## [Working data]
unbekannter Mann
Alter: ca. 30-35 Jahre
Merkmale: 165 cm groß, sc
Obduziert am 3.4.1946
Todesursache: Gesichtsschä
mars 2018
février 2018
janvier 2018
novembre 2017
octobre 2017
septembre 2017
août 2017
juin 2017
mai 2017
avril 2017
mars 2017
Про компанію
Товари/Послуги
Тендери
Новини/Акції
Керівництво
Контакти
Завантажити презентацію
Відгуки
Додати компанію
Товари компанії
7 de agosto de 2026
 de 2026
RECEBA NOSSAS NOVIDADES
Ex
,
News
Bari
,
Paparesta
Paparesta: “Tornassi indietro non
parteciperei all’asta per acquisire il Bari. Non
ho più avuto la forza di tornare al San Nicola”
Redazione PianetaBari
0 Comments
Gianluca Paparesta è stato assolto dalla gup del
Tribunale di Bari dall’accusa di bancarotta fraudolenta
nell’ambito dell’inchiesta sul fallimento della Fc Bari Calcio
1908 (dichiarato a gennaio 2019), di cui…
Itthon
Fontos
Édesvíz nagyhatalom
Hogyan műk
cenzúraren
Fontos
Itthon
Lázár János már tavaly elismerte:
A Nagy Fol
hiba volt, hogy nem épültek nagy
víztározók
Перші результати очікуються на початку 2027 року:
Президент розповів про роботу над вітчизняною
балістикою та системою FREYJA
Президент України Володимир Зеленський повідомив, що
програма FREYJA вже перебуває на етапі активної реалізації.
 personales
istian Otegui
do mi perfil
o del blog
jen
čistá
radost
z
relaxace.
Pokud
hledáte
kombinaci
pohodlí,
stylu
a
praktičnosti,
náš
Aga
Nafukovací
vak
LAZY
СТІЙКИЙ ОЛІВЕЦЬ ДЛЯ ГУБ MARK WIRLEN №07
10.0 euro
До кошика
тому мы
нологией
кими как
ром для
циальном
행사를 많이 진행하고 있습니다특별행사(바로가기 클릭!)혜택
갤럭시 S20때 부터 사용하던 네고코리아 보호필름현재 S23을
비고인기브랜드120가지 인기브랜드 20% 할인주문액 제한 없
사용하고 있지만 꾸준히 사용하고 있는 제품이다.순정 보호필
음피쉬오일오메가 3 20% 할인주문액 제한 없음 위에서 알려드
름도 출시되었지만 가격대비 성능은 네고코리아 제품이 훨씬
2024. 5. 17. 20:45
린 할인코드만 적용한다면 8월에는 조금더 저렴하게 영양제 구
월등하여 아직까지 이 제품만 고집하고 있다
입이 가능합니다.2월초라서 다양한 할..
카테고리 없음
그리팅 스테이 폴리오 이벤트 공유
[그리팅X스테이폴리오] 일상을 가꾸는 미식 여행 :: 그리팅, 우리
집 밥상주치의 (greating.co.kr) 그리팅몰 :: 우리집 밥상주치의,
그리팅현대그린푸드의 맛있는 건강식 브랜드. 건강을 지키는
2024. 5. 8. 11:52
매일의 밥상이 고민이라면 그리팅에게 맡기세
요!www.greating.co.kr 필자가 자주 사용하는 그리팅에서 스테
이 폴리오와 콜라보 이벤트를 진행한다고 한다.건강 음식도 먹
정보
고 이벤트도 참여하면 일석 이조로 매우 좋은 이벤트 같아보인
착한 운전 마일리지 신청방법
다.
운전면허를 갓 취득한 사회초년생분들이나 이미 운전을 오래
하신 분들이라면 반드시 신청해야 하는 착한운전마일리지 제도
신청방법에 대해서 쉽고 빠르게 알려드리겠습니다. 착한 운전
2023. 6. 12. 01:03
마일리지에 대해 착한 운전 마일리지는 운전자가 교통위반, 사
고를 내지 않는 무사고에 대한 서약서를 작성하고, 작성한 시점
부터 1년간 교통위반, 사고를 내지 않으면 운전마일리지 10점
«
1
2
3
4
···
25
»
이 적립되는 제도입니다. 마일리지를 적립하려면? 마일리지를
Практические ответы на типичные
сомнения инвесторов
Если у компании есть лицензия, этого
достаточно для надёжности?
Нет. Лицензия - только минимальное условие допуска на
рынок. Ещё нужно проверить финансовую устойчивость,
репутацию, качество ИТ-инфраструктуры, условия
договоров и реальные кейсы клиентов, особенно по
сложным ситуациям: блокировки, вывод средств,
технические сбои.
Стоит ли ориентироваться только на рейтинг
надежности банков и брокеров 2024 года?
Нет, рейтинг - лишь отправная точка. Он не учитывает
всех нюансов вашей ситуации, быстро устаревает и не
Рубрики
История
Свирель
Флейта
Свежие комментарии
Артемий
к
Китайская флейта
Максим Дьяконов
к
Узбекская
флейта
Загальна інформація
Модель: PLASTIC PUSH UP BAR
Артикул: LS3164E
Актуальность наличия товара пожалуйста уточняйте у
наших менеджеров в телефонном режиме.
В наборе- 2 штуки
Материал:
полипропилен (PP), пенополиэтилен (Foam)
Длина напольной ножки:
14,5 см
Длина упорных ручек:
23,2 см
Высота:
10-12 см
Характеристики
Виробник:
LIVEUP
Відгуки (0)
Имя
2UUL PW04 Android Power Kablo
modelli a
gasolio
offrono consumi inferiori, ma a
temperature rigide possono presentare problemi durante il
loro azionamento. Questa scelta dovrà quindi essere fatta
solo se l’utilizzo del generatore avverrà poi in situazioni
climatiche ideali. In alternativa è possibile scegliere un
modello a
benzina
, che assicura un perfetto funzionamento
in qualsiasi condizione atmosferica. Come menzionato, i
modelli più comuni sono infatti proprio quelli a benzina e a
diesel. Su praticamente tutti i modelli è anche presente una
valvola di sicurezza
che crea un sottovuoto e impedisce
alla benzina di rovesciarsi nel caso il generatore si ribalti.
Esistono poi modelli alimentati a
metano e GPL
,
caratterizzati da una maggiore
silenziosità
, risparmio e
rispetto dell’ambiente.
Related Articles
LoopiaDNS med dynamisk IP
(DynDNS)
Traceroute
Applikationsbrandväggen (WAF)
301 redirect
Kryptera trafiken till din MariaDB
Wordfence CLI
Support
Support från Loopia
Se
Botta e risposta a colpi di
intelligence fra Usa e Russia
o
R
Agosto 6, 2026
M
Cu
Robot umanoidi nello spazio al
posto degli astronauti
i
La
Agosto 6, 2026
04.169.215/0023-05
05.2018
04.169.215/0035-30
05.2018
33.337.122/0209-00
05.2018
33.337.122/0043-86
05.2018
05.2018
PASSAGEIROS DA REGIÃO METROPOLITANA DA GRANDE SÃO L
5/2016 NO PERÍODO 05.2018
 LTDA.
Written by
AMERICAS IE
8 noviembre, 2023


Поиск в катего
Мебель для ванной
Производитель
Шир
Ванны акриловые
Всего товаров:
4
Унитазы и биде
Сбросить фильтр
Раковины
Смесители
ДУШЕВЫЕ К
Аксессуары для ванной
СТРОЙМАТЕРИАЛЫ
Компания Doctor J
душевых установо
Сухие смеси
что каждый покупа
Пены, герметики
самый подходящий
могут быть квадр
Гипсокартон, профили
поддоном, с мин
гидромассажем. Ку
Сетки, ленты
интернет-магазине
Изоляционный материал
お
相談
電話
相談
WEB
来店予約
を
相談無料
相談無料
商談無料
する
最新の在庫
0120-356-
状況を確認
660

## [What you need to do]
If a line in the listing above contains the word "рейтинг", include it in your count, then give only the final number.

## [Written reply]
2